ASSIGNED TASK 1. In the monitoring notes, how is a log defined?
ASSIGNED TASK 2. List every medium the monitoring notes give for sending notifications.
ASSIGNED TASK 3. Please extend the monitoring notes with the next part, picking up after their final line.

PROVIDED TEXT.
= = = =
Understand the Components of Monitoring
- Every monitoring architecture or setup works with same base components, They are
- Alerts/notifications:
- A alert/notification is an event that is triggered to inform the system Admin or Cloud Engineer about a potential issue or issue that has already happened
- Notifications can be sent using different media Email, SMS, Pager Alert, Mobile App Push Notifications.
- In AWS there is a Service called as Amazon SNS (Simple Notification System) where we can configure alerts/notifications
- Events:
- Any action or activity or series of activities that occur in a system is called an event
- The ability to track each of thes events is very important in monitoring software systems and applications
- Logging:
- A log is historical record of an event.
- A log contains details of the event and also the time when event occured.
- Logs are generally text files in formats such as (.txt, .json, .xml)
- Analyzing Logs to improve troubleshooting is an important action for admins.
= = = =
GIVEN DATA.
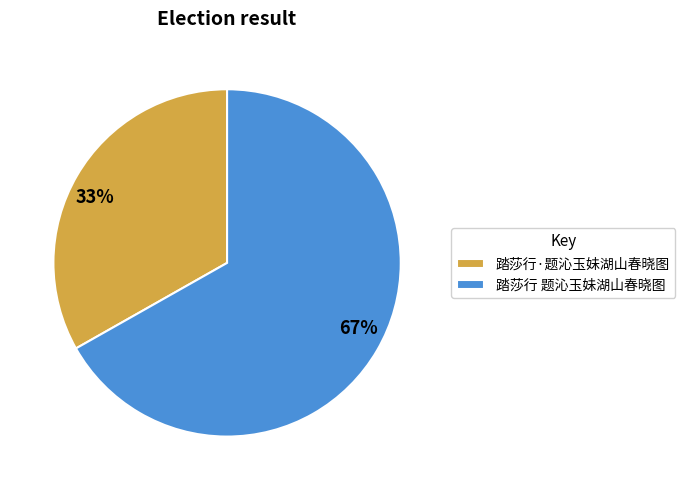

Combined, do 踏莎行·题沁玉妹湖山春晓图 and 踏莎行 题沁玉妹湖山春晓图 account for over 50%?

Yes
= = = =
ANSWER AREA 1. A log is a historical record of an event.

ANSWER AREA 2. Email, SMS, Pager Alert, Mobile App Push Notifications

ANSWER AREA 3.
- Metrics
- A metric is an information about a resource at certain point of time
- Examples: Free disk space, memory consumption, cpu usage etc
- System Availability:
- Availability = (uptime)/(uptime+downtime)
- Incidents: Some issue that has caused the failure of the system
- Alerts/notifications:
- Note: MTTR (Mean time to Recover)
AWS CloudWatch
- This is a Service designed by AWS which is end-to-end monitoring solution, used for monitoring applications, server, serverless application, on-premises systems and many more.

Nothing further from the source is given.